Question

BBMap Clumpify: Exception in thread "Thread -#"

0

Entering edit mode

4.7 years ago

aman.akash2008 • 0

Trying to use BBMap clumpify to remove duplicates in WGS Illumina PE reads. But its throwing an error:

    Exception in thread "Thread-6" Exception in thread "Thread-5" Exception in thread "Thread-5" Exception in thread 
   "Thread-6" java.lang.AssertionError: SRR9845570.201 D00656:415:HYN72BCX2:1:1108:1112:3886 length=151
at hiseq.FlowcellCoordinate.setFrom(FlowcellCoordinate.java:53)
at clump.ReadKey.<init>(ReadKey.java:46)
at clump.ReadKey.<init>(ReadKey.java:33)
at clump.ReadKey.makeKey(ReadKey.java:23)
at clump.KmerComparator.hash_inner(KmerComparator.java:79)
at clump.KmerComparator.hash(KmerComparator.java:70)
at clump.KmerComparator.hash(KmerComparator.java:66)
at clump.KmerSort$FetchThread1.run(KmerSort.java:394)
  java.lang.AssertionError: SRR9845570.1 D00656:415:HYN72BCX2:1:1108:1385:2052 length=151
at hiseq.FlowcellCoordinate.setFrom(FlowcellCoordinate.java:53)
at clump.ReadKey.<init>(ReadKey.java:46)
at clump.ReadKey.<init>(ReadKey.java:33)
at clump.ReadKey.makeKey(ReadKey.java:23)
    java.lang.AssertionError: SRR9845571.1 D00656:382:HT5CFBCX2:1:1106:1366:2160 length=101 at 
   clump.KmerComparator.hash_inner(KmerComparator.java:79)

at clump.KmerComparator.hash(KmerComparator.java:70)
at clump.KmerComparator.hash(KmerComparator.java:66)
at clump.KmerSort$FetchThread1.run(KmerSort.java:394)
at hiseq.FlowcellCoordinate.setFrom(FlowcellCoordinate.java:53)
at clump.ReadKey.<init>(ReadKey.java:46)
at clump.ReadKey.<init>(ReadKey.java:33)
at clump.ReadKey.makeKey(ReadKey.java:23)
at clump.KmerComparator.hash_inner(KmerComparator.java:79)
at clump.KmerComparator.hash(KmerComparator.java:70)
at clump.KmerComparator.hash(KmerComparator.java:66)
at clump.KmerSort$FetchThread1.run(KmerSort.java:394)

and it goes on.

The code I am using is:

    for ((i=0;i<$TotalSamples;i++))
do
     printf "\n Removing duplicate reads in sample ${fileIA1[$i]} and sample ${fileIA2[$i]}  \t"
     clumpify.sh in1=${fileIA1[$i]} in2=${fileIA2[$i]} out1=deduped_"${fileIA1[$i]}".fq out2=deduped_"${fileIA2[$i]}".fq 
     dedupe=t dupedist=2500 subs=5 -Xmx50g &
done

Is it common issue with clumpify or there is a problem with code?
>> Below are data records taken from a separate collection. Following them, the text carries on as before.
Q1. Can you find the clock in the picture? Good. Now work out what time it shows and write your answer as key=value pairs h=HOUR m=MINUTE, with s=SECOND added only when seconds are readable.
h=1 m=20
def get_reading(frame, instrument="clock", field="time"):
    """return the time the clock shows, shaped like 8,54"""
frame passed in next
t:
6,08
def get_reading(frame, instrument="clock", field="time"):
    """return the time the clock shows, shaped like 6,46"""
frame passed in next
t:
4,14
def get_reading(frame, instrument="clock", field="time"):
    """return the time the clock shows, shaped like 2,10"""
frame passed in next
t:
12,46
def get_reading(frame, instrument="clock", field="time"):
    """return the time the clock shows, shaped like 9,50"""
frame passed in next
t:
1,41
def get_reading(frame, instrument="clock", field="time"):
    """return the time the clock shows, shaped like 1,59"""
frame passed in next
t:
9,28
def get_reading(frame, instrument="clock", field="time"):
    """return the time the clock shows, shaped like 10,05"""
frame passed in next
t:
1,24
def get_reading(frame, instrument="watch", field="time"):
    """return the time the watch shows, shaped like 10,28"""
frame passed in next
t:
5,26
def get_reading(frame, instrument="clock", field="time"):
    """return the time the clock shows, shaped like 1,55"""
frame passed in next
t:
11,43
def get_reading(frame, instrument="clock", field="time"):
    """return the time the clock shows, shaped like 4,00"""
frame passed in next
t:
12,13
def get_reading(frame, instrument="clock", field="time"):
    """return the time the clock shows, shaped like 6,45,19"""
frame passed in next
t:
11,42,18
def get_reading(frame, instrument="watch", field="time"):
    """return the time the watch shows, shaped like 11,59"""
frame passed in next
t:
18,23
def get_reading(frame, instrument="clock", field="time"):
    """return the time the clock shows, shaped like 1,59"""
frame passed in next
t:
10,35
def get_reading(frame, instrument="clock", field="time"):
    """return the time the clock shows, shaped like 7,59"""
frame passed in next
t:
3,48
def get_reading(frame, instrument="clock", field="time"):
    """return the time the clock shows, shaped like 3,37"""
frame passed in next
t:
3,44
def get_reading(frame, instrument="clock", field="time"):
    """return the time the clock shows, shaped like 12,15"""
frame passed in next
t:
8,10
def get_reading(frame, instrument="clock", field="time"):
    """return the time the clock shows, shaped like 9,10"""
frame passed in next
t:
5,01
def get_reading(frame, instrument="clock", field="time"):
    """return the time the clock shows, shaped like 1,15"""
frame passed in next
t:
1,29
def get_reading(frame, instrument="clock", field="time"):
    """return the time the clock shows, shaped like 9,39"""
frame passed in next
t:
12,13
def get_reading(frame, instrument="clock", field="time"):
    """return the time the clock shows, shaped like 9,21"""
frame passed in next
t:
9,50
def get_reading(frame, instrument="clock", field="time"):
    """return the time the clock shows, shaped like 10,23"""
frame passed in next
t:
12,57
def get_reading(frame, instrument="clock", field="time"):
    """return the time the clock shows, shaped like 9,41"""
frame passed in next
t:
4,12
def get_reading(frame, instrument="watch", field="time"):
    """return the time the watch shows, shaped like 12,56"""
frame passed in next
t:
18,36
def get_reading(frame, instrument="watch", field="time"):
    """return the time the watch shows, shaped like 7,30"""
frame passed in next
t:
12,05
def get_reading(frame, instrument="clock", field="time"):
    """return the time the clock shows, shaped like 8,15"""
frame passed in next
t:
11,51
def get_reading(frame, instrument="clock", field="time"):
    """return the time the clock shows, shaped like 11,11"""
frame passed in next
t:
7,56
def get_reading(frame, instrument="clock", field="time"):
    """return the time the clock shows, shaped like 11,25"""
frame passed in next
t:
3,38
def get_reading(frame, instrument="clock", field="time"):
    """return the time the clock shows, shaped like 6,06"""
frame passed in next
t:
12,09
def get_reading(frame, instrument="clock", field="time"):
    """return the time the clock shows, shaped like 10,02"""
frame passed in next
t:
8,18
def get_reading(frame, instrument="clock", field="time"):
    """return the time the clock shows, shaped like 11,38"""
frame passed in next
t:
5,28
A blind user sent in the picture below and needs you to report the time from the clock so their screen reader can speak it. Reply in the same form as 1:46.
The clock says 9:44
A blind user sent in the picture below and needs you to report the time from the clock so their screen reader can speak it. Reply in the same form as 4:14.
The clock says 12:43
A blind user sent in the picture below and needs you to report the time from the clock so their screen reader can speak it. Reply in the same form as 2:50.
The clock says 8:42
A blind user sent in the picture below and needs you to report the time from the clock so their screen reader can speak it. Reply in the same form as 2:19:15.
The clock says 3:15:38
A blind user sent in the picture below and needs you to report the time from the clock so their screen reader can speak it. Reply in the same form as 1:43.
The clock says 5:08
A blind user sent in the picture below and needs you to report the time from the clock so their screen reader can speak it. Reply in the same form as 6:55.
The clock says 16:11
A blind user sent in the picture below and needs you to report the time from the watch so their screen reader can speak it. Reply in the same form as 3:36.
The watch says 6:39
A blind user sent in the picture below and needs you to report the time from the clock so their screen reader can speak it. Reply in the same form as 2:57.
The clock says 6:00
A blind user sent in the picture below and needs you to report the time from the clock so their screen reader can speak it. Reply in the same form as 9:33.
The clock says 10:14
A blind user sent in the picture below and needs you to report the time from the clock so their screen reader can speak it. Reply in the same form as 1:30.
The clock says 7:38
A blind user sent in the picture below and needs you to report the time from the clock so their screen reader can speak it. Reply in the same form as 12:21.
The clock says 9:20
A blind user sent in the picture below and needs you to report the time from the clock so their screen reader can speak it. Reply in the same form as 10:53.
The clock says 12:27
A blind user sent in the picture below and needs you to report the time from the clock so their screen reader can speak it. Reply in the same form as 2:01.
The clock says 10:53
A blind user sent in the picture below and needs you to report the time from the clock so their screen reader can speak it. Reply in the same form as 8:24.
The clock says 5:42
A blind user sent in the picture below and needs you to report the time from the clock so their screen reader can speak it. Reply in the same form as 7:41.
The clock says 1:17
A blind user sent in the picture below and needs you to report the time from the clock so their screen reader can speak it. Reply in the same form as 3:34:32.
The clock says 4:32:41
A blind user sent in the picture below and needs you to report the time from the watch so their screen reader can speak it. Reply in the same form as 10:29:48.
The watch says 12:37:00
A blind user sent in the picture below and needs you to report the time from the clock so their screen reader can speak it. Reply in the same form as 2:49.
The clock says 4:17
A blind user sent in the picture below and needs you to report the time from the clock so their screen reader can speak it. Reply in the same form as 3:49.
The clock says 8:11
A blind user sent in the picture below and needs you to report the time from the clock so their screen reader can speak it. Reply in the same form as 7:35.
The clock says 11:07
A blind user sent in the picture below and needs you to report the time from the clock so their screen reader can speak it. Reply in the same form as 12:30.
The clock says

The system I am running the script on has 56 CPU cores and 256GB RAM.

genome Assembly alignment duplicate • 1.4k views

ADD COMMENT • link updated 4.7 years ago by Mensur Dlakic ★ 30k • written 4.7 years ago by aman.akash2008 • 0

0

Entering edit mode

In addition to what @Mensur said below adding subs=5 is likely going to need more memory than 50G depending on the size of your input dataset. You will find out soon enough if 50G is not enough.

I suggest you remove the ampersand (to not send the job in background) and use all 200G of RAM per job to send them through serially. They are likely to complete quicker this way. You should also add threads=18 to use multiple threads per job. (experiment with this number to see what the optimum combination turns out to be of threads and memory).

ADD REPLY • link 4.7 years ago by GenoMax 154k

score 0 · Answer 1 · 2021-03-14

You may want to remove the ampersand & at the end of clumpify.sh line. That sends the processes into background with each claiming 50 Gb, and if you have many files to processes that will choke up even a computer with 256 Gb of memory. Instead, try processing one file group at a time.

Just in case, the two line above that start with clumpify.sh and dedupe=t should be on a single line.